Granada is revered for its most famous site, the lavish Alhambra. 

It has an enshrined medieval history and was one of the last strongholds of Moorish influence on the Iberian peninsula. It is like Seville, only less complicated or sophisticated. It hums with a cosmopolitan feel, awash with a nightlife only rivaled by its larger cousins. 

But there is more to this city than the Alhambra, with the snow capped Sierra Nevada backdrop. The Alhambra is hard to sum up with a few words – it is a palace, castle, summer retreat and enclosed town all in one enchanting place. I have decided to devote a separate post to the Alhambra.

This is a place that does not require any real research as you let your intuition lead you, with a map, to discover the city. It is a stunning city, with the Sierra Nevada as a backdrop. It is where you still get free tapa with every drink ordered. It is where cultures clash but are in unison.

The beauty about Granada is that most of the sights are within an easy walk within the city centre. Plaza Nueva is the focal point of the city. It links the Albayzin on one hill with the Alhambra on the other. 
Below the Alhambra lies the former Jewish quarter, the Realjo. This is central Granada.

The Albayzin, Granada’s Arab quarter, is north from Plaza Nueva. After the reconquest this is where the Moorish population that wanted to remain in Granada settled and it’s impossible to ignore the influence on the architecture of this captivating part of the city. Eventually the Muslims were expelled and their mosques became churches. As befits a Medina, the street plan is a tangle of tight alleys with tall townhouses painted white. 

Essentially, the Albayzin is a place for aimless wandering – cobbled streets with Granada mansions. The mansions, or Carmens as they are known, retain the true tand original concept – a quiet, private house with high walls and terraced gardens, overlooking the Alhambra.

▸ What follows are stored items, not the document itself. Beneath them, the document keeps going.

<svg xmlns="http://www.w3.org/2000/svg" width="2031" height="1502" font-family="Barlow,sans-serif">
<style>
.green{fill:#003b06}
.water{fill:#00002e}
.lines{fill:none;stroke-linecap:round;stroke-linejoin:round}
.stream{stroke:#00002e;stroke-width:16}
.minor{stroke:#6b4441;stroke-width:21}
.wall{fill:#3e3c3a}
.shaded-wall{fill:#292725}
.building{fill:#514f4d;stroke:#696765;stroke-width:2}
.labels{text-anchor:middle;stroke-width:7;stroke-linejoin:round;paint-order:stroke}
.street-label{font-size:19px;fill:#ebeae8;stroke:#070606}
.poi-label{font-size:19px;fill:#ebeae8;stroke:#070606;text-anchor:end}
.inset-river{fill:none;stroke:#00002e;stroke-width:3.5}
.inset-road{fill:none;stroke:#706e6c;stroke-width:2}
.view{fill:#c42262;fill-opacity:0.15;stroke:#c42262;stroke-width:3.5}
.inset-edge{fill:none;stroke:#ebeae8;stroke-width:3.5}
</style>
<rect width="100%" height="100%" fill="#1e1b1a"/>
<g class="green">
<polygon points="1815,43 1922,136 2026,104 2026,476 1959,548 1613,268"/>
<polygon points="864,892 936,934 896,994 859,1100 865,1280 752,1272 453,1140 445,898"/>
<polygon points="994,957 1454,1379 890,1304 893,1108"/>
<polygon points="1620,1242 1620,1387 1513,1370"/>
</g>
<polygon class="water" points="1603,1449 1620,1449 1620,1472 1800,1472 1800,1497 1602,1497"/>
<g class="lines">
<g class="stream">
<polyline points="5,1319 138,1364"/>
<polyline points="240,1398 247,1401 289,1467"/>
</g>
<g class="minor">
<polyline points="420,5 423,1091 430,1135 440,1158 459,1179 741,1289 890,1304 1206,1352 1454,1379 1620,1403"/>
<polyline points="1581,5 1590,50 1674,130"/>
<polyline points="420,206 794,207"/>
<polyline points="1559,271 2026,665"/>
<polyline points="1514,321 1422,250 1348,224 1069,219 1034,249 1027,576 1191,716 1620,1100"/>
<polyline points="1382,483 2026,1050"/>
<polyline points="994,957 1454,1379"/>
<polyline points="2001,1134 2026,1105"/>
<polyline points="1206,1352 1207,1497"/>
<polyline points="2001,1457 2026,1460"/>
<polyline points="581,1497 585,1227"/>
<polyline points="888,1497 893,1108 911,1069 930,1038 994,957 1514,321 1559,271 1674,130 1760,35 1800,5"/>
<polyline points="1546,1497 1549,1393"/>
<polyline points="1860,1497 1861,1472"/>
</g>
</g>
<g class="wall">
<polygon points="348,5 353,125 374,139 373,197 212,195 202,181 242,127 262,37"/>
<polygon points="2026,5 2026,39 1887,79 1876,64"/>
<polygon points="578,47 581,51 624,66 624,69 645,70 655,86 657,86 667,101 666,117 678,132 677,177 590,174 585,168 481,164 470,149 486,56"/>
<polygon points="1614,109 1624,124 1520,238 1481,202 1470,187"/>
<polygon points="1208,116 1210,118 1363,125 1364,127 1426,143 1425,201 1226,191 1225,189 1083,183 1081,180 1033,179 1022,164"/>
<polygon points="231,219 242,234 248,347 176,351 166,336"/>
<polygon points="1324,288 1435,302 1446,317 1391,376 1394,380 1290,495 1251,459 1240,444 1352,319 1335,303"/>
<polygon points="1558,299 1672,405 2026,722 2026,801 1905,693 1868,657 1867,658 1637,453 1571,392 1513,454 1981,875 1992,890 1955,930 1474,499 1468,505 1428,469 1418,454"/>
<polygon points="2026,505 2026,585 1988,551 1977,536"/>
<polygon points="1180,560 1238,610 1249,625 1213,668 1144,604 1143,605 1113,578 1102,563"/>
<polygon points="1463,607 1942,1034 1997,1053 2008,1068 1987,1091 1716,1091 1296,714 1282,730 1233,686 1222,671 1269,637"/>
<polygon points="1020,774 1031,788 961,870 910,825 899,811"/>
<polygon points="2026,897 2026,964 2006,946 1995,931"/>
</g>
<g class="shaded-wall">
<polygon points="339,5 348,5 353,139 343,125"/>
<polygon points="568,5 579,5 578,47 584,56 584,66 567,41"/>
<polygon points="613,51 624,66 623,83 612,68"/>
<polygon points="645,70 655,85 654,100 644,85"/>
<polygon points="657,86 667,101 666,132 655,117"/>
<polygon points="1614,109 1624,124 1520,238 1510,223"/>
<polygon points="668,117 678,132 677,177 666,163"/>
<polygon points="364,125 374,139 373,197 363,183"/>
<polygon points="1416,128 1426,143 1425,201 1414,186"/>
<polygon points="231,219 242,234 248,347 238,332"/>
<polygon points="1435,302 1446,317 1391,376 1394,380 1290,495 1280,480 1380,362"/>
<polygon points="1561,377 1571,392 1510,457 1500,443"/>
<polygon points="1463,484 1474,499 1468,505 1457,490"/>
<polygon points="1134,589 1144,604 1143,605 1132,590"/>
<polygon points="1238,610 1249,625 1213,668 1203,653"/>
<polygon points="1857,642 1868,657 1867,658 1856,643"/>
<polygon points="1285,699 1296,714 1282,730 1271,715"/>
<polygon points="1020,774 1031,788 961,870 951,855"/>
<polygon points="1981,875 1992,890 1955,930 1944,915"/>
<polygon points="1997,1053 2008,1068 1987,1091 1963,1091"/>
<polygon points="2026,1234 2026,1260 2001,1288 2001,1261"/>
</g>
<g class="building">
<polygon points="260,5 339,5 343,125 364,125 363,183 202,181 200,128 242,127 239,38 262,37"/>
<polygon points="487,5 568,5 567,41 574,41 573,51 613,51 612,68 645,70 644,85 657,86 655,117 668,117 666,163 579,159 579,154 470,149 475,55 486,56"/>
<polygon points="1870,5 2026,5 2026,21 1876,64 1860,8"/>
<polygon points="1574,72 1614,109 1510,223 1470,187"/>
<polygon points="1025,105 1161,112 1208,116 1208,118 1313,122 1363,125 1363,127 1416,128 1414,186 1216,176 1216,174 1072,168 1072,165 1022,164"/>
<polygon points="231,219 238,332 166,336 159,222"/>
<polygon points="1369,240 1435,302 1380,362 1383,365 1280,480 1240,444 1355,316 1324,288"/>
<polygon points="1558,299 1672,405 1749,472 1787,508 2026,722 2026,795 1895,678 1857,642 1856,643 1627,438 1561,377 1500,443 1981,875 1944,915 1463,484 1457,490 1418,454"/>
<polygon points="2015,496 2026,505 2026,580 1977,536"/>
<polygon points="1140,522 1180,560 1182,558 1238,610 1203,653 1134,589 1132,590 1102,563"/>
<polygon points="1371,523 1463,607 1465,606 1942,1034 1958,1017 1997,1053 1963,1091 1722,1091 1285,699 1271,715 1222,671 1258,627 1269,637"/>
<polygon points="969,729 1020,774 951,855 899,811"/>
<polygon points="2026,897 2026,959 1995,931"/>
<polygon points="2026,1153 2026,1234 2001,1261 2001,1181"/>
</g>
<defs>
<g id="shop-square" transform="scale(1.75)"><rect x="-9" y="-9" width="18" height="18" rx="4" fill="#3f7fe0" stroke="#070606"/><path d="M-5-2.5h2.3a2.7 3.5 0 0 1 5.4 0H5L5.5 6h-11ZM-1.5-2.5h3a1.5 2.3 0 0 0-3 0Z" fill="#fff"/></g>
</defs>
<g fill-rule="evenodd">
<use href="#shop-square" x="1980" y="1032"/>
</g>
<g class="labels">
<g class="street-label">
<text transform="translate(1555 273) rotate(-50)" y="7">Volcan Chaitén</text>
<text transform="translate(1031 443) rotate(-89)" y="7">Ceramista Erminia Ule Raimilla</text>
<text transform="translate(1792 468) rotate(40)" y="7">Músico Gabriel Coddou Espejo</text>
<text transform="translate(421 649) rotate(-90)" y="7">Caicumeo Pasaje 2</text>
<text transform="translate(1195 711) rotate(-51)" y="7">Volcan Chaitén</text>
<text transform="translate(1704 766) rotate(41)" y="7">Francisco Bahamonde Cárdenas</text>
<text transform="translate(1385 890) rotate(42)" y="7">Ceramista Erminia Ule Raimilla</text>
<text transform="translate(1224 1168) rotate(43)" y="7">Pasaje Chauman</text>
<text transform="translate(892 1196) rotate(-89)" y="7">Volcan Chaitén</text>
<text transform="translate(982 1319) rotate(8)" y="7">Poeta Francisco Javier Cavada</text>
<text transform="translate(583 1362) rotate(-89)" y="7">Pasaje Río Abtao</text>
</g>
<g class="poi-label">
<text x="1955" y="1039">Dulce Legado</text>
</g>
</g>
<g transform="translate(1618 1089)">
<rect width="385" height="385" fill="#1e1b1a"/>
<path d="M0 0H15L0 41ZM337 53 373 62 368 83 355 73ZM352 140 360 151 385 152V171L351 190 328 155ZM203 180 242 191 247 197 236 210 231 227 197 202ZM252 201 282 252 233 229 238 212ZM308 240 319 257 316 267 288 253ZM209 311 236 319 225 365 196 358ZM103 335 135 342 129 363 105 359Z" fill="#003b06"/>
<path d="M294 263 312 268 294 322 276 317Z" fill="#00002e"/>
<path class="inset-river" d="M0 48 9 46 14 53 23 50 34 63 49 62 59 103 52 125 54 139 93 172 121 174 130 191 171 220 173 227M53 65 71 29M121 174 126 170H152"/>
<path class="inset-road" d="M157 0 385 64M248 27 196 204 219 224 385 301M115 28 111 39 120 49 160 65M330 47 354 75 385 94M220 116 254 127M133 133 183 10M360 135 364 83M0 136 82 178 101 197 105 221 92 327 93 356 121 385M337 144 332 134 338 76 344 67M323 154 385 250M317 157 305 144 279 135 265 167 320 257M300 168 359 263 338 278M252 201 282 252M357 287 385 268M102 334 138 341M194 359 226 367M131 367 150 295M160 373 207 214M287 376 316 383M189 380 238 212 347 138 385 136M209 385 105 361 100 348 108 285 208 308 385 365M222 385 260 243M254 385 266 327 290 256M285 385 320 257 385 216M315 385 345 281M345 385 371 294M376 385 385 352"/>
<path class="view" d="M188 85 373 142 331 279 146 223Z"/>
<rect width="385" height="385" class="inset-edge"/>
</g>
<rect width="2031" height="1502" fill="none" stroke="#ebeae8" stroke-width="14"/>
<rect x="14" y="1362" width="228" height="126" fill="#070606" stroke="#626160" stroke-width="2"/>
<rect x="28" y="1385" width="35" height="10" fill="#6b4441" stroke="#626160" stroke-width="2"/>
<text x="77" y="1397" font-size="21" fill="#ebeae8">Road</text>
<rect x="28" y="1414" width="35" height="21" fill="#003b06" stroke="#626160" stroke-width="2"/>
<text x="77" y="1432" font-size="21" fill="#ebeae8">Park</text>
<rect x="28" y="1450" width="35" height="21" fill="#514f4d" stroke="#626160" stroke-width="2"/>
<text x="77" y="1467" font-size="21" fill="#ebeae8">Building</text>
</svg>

At the top of the Albayzin district is the church of San Nicolas, fronted by this square. It enjoys the definitive view of the Alhambra, set off by the vast peaks of the Sierra Nevada in the background.

Beneath the Albayzin district is this street that traces the course of the little River Darro as it flows through the city where the old walls would have been. It’s one of the most beautiful walks in Granada. The street can taper to just a couple of metres-wide in places, and all the while you have views down to the river and lush vegetation on its banks.

Once you make it out of the labyrinth of metre-wide lanes, the Parisian style Plaza Bib Ramblas a great spot for people watching, by the high, central fountain and at one of the old city gates into the silk souk.

Built on top of Granada’s mosque at the start of the 16th century this magnificent building is Spain’s second-largest cathedral. It was erected during a transition in fashion, so the foundations are gothic even if the main structure and interior are from the renaissance. It is easy to soak up the brilliance of this cathedral and lift your gaze to the stained glass windows, sculptures and paintings on the sides.

The Alcaiceria was the location for Granada’s Great Bazaar, where merchants would tout their silks and spices along several crisscrossing streets. Nowadays what’s left is a passageway full of souvenir shops, some of which hold more interest than others. You can still see where the gates once stood.

The oldest remaining monument constructed during the Nasrid dynasty, the Corral del Carbon was a warehouse and shelter for merchants, built in the 1200s. In its day, this was where traders who had traveled from afar to the nearby Alcaiceria could store their wares and rest for the night.
Granada is a beautiful city.  It’s not all whitewashed buildings. In the Albayzin neighbourhood you experience how the city has looked centuries ago, then you can give your heels a rest and head down to the modern city. There are brightly painted buildings near Plaza Nueva.  The area by the river looks almost Italian.  And other parts of the old city almost look like they could be in a Moroccan souk.  So many neighbourhoods and all of them with their own unique character. And, like the rest of Andalusia, the summers are very hot with clear blue skies.